Many linguists believe that it is hard to go much further than 5000 years, even with a good set of vocabularies to work with. In fact, many suggest that over 10,000 years, the changes that occur are so thorough that no clear connection can be established between two languages that separated that long ago. But saying something is impossible has never stopped us before! Some other linguists have indeed taken the leap and used certain specialized statistical tools to project back to a language that (supposedly) is the ancestor not only of Proto-indoeuropean, but of the language groups Afro-Asiatic (e.g. Arabic, Hebrew, and ancient Egyptian), Uralic (e.g. Finnish and Hungarian), Altaic (e.g. Turkish and Mongolian), Dravidian (the languages of southern India), Korean, Japanese, the languages of eastern Siberia, and Eskimo-Aleut!

They call the reconstruction Nostratic (meaning "ours"), and suggest that it may have existed some 15,000 to 20,000 years ago. Some examples of words that may have been a part of Nostratic include küjna (dog), p'at (foot), haku (water), and küni (woman). Perhaps you recognize them from words like canine (and hound!), pedicure (and foot!), aqua (and water!), and gynecologist (and queen!).

To do this, some linguists have used a different set of techniques. Instead of looking at a vast collection of words, they look at a smaller collection of words that have shown a certain stability in languages such as the Indo-European languages. They then look at statistical patterns over a large number of languages. It is techniques like this that have allowed linguists to suggest, for example, that most North and South American Indian languages are part of a language group they called Amerindian -- something the older, more meticulous methods could not do, and many linguists still do not trust.

But wait! Why stop there? Take a look at the reconstructed words from Proto-Amerindian for dog, foot, water, and woman: akuan, pet, haku, and kuna! These look like the Nostratic küjna, p'at, haku, and küni, don't they? Some linguists go way out on a limb and suggest that we can actually reconstruct at least a little bit of what they call Proto-World, presumed to exist perhaps 100,000 years ago! Kujan is the suggested proto-world for dog; pat is foot, haku is water; kuni is woman. It sounds unbelievable, and that's exactly what the majority of linguists think it is: unbelievable. There are way too many opportunities for false similarities to creep in and distort the results!

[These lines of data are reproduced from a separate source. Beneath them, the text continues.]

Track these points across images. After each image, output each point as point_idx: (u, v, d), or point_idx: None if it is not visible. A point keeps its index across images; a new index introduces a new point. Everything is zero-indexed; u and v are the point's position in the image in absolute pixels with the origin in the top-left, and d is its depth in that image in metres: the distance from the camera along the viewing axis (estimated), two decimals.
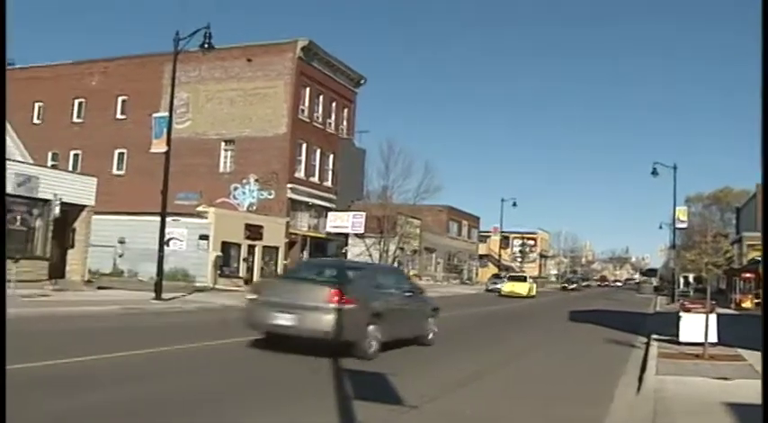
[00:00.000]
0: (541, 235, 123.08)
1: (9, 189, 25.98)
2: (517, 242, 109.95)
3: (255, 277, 43.24)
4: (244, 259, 42.92)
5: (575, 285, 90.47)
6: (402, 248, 61.37)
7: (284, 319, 13.48)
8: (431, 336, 16.99)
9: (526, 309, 37.46)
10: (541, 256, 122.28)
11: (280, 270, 45.50)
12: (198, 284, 36.38)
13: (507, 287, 53.07)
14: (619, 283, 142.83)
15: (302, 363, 12.70)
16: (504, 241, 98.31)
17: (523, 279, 55.52)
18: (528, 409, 9.91)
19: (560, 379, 13.06)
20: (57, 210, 27.57)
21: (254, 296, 14.58)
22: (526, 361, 15.72)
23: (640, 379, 12.29)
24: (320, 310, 13.17)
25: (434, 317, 17.57)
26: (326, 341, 13.33)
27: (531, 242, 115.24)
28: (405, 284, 17.32)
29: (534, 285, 56.49)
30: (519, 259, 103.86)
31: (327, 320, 13.10)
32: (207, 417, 8.41)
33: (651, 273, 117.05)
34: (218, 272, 39.55)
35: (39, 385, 9.52)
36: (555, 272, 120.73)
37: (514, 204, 74.92)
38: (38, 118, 56.30)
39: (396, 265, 61.59)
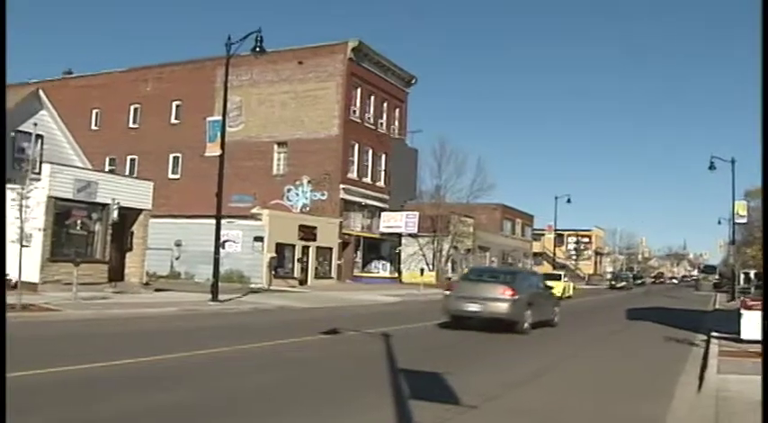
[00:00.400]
0: (596, 232, 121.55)
1: (69, 194, 26.50)
2: (572, 240, 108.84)
3: (310, 278, 43.49)
4: (298, 260, 43.17)
5: (624, 283, 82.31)
6: (456, 247, 61.12)
7: (472, 307, 19.59)
8: (556, 319, 22.95)
9: (577, 308, 37.03)
10: (596, 253, 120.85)
11: (334, 271, 45.76)
12: (253, 285, 36.65)
13: None
14: (675, 281, 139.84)
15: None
16: (559, 239, 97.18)
17: (557, 278, 47.65)
18: (588, 406, 9.75)
19: (619, 376, 12.83)
20: (115, 214, 27.99)
21: (449, 292, 21.19)
22: (584, 358, 15.51)
23: (701, 377, 12.00)
24: (498, 300, 19.30)
25: (558, 306, 24.02)
26: (502, 321, 19.36)
27: (586, 240, 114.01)
28: (541, 284, 23.67)
29: (570, 284, 49.33)
30: (574, 257, 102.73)
31: (503, 307, 19.24)
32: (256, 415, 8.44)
33: (710, 269, 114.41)
34: (273, 273, 39.83)
35: (110, 384, 9.71)
36: (611, 269, 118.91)
37: (569, 201, 74.04)
38: (95, 124, 57.46)
39: (450, 264, 61.48)
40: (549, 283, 34.77)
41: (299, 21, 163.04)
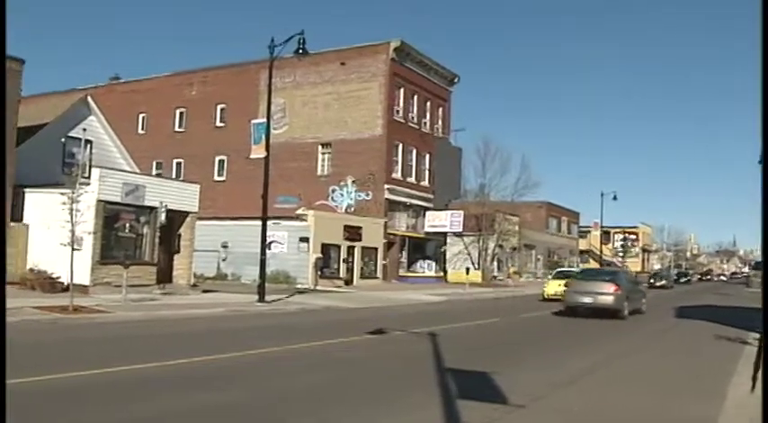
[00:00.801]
0: (643, 229, 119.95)
1: (118, 198, 26.90)
2: (618, 237, 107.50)
3: (355, 278, 43.58)
4: (343, 260, 43.27)
5: (663, 282, 73.13)
6: (501, 246, 60.83)
7: (586, 299, 25.61)
8: (644, 308, 29.04)
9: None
10: (644, 250, 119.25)
11: (379, 271, 45.82)
12: (299, 286, 36.85)
13: (551, 287, 36.37)
14: (724, 278, 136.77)
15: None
16: (605, 236, 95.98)
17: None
18: (637, 406, 9.62)
19: (668, 376, 12.62)
20: (163, 216, 28.34)
21: (567, 288, 27.21)
22: (633, 358, 15.31)
23: (754, 378, 11.73)
24: (606, 294, 25.44)
25: (645, 298, 30.27)
26: (608, 310, 25.16)
27: (633, 237, 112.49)
28: (633, 280, 30.88)
29: None
30: (620, 254, 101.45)
31: (610, 299, 25.37)
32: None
33: (761, 266, 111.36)
34: (319, 273, 39.98)
35: (165, 384, 9.87)
36: (658, 266, 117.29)
37: (615, 198, 73.06)
38: (142, 129, 58.29)
39: (495, 262, 61.22)
40: (560, 282, 33.36)
41: (341, 22, 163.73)
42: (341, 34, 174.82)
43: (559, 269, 47.83)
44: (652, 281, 71.83)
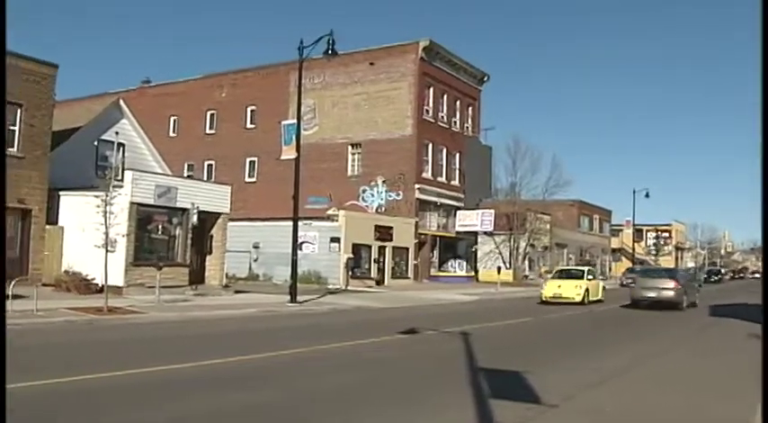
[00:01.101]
0: (676, 227, 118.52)
1: (150, 200, 27.11)
2: (651, 235, 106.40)
3: (387, 278, 43.58)
4: (375, 260, 43.29)
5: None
6: (533, 245, 60.47)
7: (651, 294, 30.26)
8: (697, 301, 32.58)
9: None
10: (677, 248, 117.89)
11: (410, 271, 45.76)
12: (330, 286, 36.90)
13: (550, 288, 32.59)
14: (758, 275, 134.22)
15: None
16: (638, 234, 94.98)
17: (578, 275, 34.05)
18: (671, 406, 9.51)
19: (702, 376, 12.45)
20: (195, 218, 28.51)
21: (633, 284, 33.10)
22: (668, 356, 15.15)
23: None
24: (668, 289, 29.98)
25: (699, 292, 35.32)
26: (670, 302, 29.54)
27: (666, 235, 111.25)
28: (688, 275, 37.85)
29: (599, 284, 35.25)
30: (653, 253, 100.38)
31: (672, 293, 29.84)
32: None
33: None
34: (350, 273, 40.03)
35: (201, 383, 9.99)
36: (692, 264, 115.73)
37: (647, 195, 72.39)
38: (173, 131, 58.79)
39: (527, 261, 60.92)
40: (564, 283, 32.16)
41: (369, 22, 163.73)
42: (370, 35, 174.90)
43: (561, 267, 43.36)
44: None
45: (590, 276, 34.36)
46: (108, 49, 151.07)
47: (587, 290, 32.37)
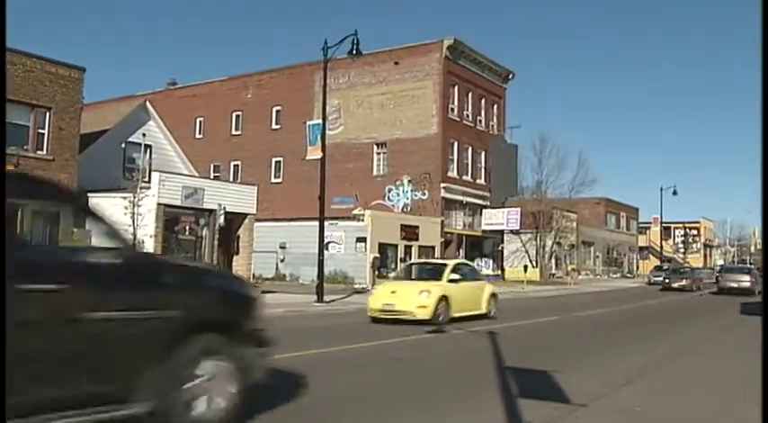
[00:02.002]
0: (705, 224, 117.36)
1: (177, 201, 27.32)
2: (679, 232, 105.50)
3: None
4: (401, 260, 43.24)
5: (684, 282, 47.91)
6: (559, 243, 60.21)
7: (733, 284, 42.48)
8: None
9: (684, 305, 35.87)
10: (705, 246, 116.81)
11: None
12: (357, 286, 36.91)
13: (379, 298, 20.21)
14: None
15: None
16: (666, 232, 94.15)
17: (434, 274, 21.34)
18: (700, 407, 9.37)
19: (729, 375, 12.25)
20: (221, 219, 28.73)
21: (719, 277, 45.63)
22: (697, 355, 14.97)
23: None
24: (745, 281, 42.54)
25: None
26: (746, 290, 40.70)
27: (694, 232, 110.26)
28: (753, 268, 50.95)
29: (482, 290, 21.97)
30: (681, 250, 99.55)
31: (748, 284, 41.95)
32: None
33: None
34: (376, 273, 40.01)
35: None
36: (721, 262, 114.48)
37: (675, 192, 71.77)
38: (199, 133, 59.08)
39: (554, 260, 60.66)
40: (397, 286, 20.61)
41: (393, 21, 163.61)
42: (394, 34, 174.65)
43: (412, 262, 30.63)
44: (668, 280, 48.97)
45: (456, 276, 20.76)
46: (134, 51, 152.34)
47: (443, 300, 19.38)
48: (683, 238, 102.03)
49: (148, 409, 5.69)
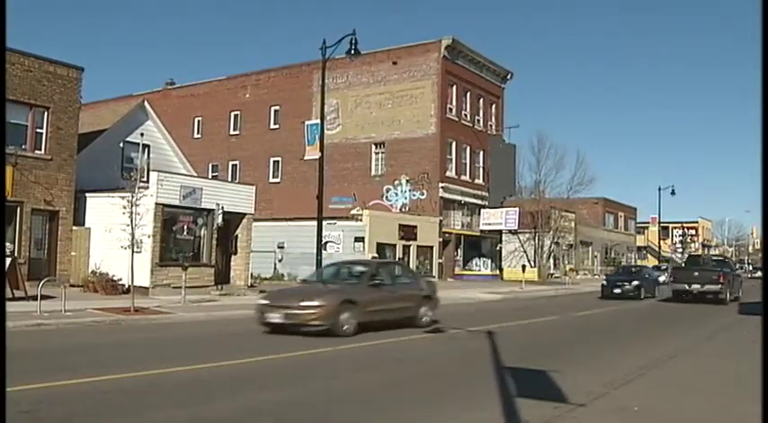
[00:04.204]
0: (703, 223, 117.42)
1: (176, 201, 27.25)
2: (677, 232, 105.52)
3: None
4: (399, 259, 43.18)
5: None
6: (557, 243, 60.11)
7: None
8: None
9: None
10: (704, 245, 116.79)
11: (435, 270, 45.55)
12: None
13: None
14: None
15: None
16: (664, 232, 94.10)
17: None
18: (698, 406, 9.46)
19: (729, 373, 12.34)
20: (219, 218, 28.64)
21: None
22: (695, 355, 14.99)
23: None
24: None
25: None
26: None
27: (692, 232, 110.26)
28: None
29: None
30: (679, 250, 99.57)
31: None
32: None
33: None
34: None
35: (229, 382, 10.01)
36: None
37: (673, 192, 71.70)
38: (197, 132, 59.00)
39: (552, 260, 60.62)
40: None
41: (391, 21, 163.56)
42: (392, 33, 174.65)
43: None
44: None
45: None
46: (132, 50, 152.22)
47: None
48: (681, 238, 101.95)
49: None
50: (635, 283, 35.60)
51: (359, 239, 40.39)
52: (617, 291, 35.05)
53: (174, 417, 7.98)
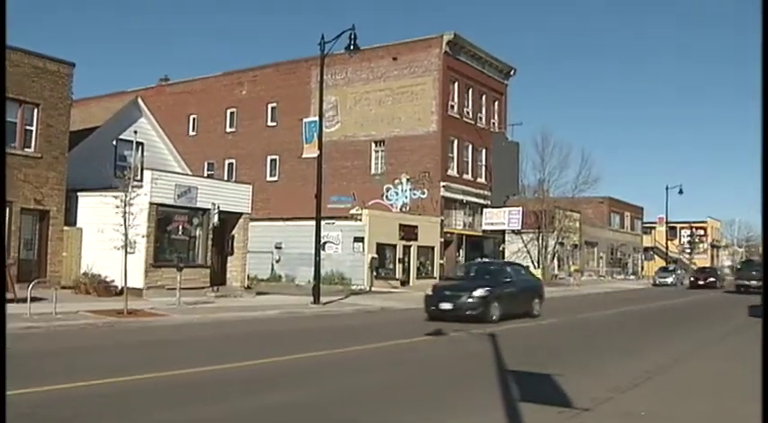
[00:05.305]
0: (712, 223, 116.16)
1: (170, 200, 26.60)
2: (685, 232, 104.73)
3: (412, 278, 42.87)
4: (399, 260, 42.62)
5: (671, 278, 49.48)
6: (562, 243, 59.54)
7: (753, 283, 44.91)
8: None
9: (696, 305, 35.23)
10: (713, 246, 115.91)
11: (436, 270, 44.93)
12: (354, 287, 36.38)
13: None
14: None
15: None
16: (671, 232, 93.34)
17: None
18: (705, 409, 9.16)
19: (735, 376, 12.00)
20: (215, 218, 28.11)
21: (737, 279, 50.48)
22: (702, 359, 14.55)
23: None
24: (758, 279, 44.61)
25: None
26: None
27: (701, 232, 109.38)
28: None
29: None
30: (687, 251, 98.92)
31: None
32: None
33: None
34: (374, 274, 39.36)
35: (229, 386, 9.87)
36: (729, 263, 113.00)
37: (681, 191, 71.21)
38: (193, 130, 58.24)
39: (556, 260, 60.13)
40: None
41: (391, 16, 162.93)
42: (392, 29, 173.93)
43: None
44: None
45: None
46: (125, 45, 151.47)
47: None
48: (689, 239, 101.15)
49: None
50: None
51: (358, 240, 39.82)
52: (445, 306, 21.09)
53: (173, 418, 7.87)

Nevertheless, it is likely that, "once upon a time," there was indeed only one language, one with a limited vocabulary and simple rules for combining words into sentences. As the need arose, the vocabulary could expand by combining old words or inventing new ones, and the rules could become more and more detailed. At some point, long ago, the vocabulary and the grammar apparently leveled off: All languages today, no matter how "primitive" the people, appear to be equal in their abilities to express the nuances and complexities of human life.